**THE TASK:**
Repeat every item below word for word, leaving the pictures out of your answer.

**SOURCE MATERIAL:**
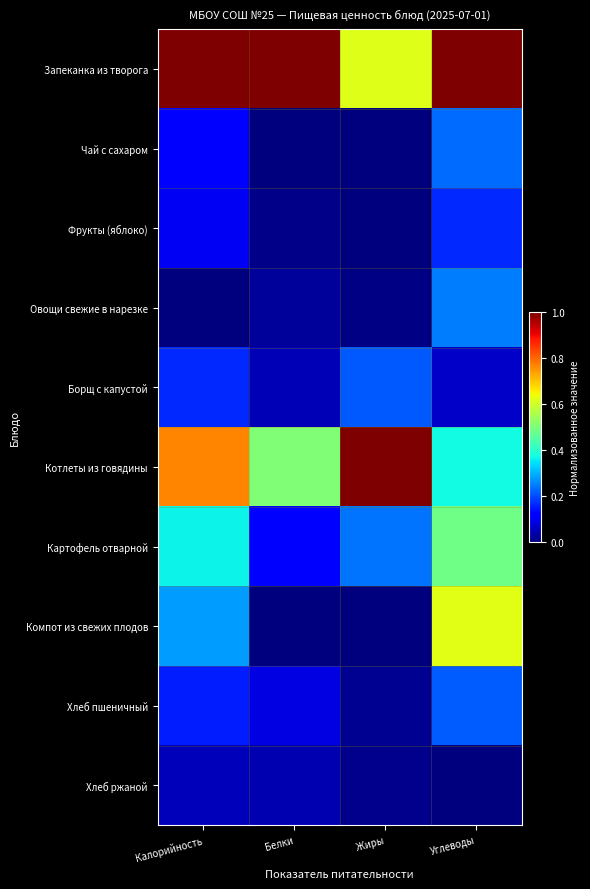

Rank the series at Жиры from lowest to highest value.

Чай с сахаром, Фрукты (яблоко), Компот из свежих плодов, Овощи свежие в нарезке, Хлеб ржаной, Хлеб пшеничный, Борщ с капустой, Картофель отварной, Запеканка из творога, Котлеты из говядины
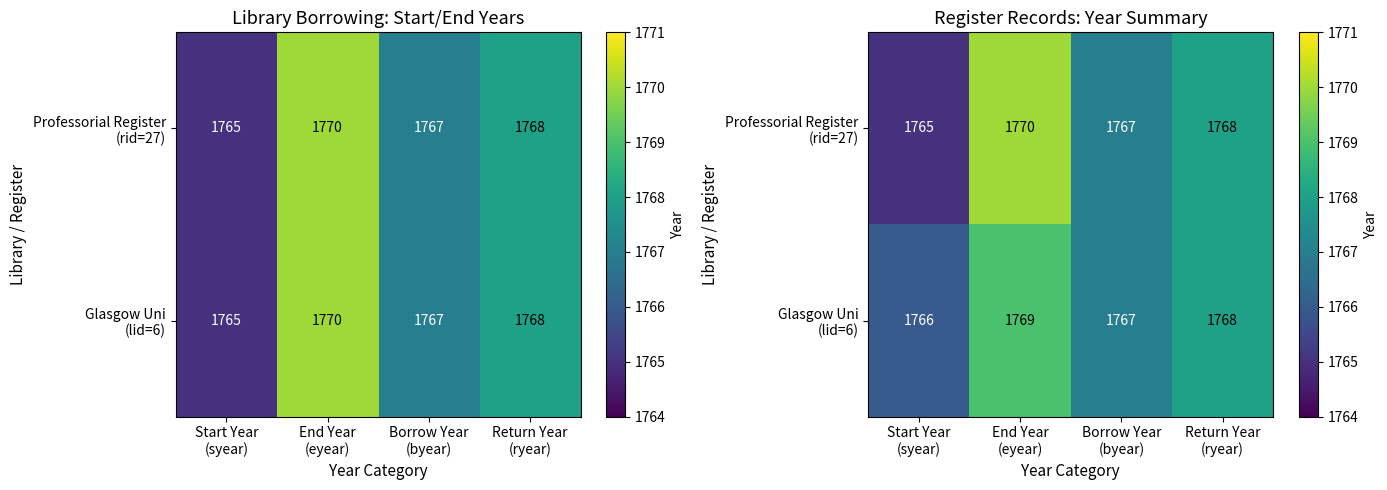

What is the total value across all series at Borrow Year
(byear)?

3534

**SOLUTION FOR THIS PROBLEM:**
Rank the series at Жиры from lowest to highest value.

Чай с сахаром, Фрукты (яблоко), Компот из свежих плодов, Овощи свежие в нарезке, Хлеб ржаной, Хлеб пшеничный, Борщ с капустой, Картофель отварной, Запеканка из творога, Котлеты из говядины

What is the total value across all series at Borrow Year
(byear)?

3534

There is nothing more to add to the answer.